Excerpt
==================================================

Figure 2 can illustrate the need for look-back ability. In this example, we seek to maximize the size of the edge 5-core. The edges between the 5-core and the outside are highlighted in bold. Using the anchor score in Section 3.3, we first select v₁ using 2 anchor edges, then select v₂ with two edge budgets, which results in a follower v₃. The total edge budget is 4. However, we can anchor (v₁, v₃) and an edge from v₃ to the 5-core, to bring all three vertices into the 5-core. By looking back and removing the redundant edges, we can save 2 edge budgets in this example.

In the following, we discuss two strategies that optimize the effectiveness of anchor score. The optimized anchor score uses (i) Budget Return: deletes redundant anchor edges and return its budget; (ii) Edge Reconnection: reconnects anchor edges to save budget without losing the vertices in the edge k-core.

Budget return (Line 2-2)

Assume we bring v into the k-core using anchor edges E_A, and then we want to bring in another pivot u. The followers of u are $\mathcal {F}(u, G_{A})$. Let $C=E_{A}\cap \{(v, v^{\prime })\mid v^{\prime }\in C_{k}\}$ and $D= N(v)\cap \mathcal {F}(u, G_{A})$.

==================================================

Tasks and exercises
• A. Output the edge k-core excerpt from "Figure 2 can" up to and including "the edge k-core.".
• B. List every vertex the edge k-core excerpt names in its Figure 2 example.

==================================================

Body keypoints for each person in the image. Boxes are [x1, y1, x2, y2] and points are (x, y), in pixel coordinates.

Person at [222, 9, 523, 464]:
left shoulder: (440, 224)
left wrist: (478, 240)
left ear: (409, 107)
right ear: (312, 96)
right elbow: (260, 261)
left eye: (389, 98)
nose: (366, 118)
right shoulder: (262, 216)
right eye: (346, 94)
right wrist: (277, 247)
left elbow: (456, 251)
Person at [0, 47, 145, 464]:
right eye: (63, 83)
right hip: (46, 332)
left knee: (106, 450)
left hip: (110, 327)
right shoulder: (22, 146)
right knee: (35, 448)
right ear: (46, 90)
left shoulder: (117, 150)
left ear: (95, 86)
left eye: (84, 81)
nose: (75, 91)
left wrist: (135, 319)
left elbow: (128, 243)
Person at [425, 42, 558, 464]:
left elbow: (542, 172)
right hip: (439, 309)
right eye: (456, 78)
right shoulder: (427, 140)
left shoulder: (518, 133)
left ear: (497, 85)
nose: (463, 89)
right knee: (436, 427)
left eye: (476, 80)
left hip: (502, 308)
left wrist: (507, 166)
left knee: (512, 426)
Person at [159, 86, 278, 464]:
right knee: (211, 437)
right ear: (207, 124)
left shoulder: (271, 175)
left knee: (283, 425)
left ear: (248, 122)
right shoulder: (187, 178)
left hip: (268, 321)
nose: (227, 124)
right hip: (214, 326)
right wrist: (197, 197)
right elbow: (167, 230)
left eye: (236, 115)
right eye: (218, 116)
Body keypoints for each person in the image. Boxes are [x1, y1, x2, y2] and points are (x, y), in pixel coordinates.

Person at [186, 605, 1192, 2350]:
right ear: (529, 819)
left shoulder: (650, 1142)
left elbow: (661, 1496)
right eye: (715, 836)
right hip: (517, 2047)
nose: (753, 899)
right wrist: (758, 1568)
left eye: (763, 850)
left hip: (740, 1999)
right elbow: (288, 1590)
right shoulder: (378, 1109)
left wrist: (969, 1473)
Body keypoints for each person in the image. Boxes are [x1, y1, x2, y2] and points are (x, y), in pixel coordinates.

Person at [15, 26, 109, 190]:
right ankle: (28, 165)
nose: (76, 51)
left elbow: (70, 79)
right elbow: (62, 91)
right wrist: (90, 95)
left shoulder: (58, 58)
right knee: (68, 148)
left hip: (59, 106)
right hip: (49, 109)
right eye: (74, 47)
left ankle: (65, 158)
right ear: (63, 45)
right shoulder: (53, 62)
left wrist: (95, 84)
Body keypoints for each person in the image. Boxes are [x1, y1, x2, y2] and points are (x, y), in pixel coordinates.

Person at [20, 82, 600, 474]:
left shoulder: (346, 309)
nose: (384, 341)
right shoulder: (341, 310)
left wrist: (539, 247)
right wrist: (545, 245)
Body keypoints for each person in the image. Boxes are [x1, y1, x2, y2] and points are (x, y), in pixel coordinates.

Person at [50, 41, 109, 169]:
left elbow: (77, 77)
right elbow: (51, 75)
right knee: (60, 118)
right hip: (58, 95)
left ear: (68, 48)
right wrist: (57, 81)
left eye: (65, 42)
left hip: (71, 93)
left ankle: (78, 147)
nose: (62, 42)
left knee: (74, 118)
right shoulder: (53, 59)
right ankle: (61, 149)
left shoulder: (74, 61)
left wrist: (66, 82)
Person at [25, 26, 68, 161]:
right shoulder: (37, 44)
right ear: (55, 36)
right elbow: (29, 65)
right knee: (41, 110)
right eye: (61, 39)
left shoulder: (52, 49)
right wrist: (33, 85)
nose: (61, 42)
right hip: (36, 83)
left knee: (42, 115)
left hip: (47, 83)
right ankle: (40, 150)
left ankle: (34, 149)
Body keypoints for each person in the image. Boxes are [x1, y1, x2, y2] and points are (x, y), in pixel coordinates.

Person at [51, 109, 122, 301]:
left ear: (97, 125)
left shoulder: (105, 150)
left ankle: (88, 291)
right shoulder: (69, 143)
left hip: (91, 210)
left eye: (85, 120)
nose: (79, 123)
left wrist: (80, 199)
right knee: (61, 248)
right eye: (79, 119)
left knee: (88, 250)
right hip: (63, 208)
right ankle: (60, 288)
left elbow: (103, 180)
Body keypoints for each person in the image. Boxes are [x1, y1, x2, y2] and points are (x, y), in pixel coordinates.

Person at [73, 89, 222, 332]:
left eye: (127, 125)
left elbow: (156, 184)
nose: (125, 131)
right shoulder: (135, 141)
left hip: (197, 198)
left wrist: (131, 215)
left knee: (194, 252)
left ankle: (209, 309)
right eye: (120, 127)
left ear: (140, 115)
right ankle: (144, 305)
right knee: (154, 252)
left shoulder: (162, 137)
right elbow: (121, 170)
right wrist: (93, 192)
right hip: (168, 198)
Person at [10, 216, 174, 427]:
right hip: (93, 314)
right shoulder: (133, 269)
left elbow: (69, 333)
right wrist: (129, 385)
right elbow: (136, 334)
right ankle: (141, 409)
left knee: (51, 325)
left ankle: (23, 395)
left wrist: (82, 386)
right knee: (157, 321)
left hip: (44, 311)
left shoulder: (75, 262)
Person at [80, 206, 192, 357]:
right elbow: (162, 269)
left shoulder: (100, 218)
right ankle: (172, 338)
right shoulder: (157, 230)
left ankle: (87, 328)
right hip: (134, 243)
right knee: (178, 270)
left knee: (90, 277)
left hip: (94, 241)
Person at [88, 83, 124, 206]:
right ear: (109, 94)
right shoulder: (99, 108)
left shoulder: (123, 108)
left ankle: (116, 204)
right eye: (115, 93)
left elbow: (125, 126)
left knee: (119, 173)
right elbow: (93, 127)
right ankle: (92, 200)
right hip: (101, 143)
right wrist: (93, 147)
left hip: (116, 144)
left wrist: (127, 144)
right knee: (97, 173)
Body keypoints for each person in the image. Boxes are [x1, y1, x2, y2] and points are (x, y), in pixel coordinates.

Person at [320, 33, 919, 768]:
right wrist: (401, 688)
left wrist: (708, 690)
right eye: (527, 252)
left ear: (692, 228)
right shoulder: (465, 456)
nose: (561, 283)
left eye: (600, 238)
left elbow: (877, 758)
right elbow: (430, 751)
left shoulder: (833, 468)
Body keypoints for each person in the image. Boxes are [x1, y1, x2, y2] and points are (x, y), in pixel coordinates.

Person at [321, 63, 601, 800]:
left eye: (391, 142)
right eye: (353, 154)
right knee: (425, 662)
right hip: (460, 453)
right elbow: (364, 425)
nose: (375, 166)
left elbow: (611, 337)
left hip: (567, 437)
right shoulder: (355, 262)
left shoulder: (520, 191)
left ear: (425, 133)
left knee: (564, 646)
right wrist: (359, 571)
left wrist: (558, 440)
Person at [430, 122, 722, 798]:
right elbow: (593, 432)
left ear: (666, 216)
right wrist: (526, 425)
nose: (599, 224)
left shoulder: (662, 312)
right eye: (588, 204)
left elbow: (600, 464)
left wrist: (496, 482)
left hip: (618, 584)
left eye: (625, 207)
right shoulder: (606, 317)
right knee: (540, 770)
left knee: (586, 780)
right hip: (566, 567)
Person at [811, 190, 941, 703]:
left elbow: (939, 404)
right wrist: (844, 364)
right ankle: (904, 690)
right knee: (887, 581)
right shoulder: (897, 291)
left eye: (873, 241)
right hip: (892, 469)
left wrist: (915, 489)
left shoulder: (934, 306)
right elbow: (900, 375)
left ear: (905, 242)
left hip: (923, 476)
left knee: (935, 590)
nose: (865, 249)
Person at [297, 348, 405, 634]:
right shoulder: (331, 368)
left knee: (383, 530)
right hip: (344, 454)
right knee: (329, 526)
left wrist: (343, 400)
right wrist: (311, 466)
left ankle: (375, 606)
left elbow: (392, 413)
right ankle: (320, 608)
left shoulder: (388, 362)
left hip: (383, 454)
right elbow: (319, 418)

==================================================

Solutions to each task
• A.
Figure 2 can illustrate the need for look-back ability. In this example, we seek to maximize the size of the edge 5-core. The edges between the 5-core and the outside are highlighted in bold. Using the anchor score in Section 3.3, we first select v₁ using 2 anchor edges, then select v₂ with two edge budgets, which results in a follower v₃. The total edge budget is 4. However, we can anchor (v₁, v₃) and an edge from v₃ to the 5-core, to bring all three vertices into the 5-core. By looking back and removing the redundant edges, we can save 2 edge budgets in this example.

In the following, we discuss two strategies that optimize the effectiveness of anchor score. The optimized anchor score uses (i) Budget Return: deletes redundant anchor edges and return its budget; (ii) Edge Reconnection: reconnects anchor edges to save budget without losing the vertices in the edge k-core.

• B. v₁, v₂, v₃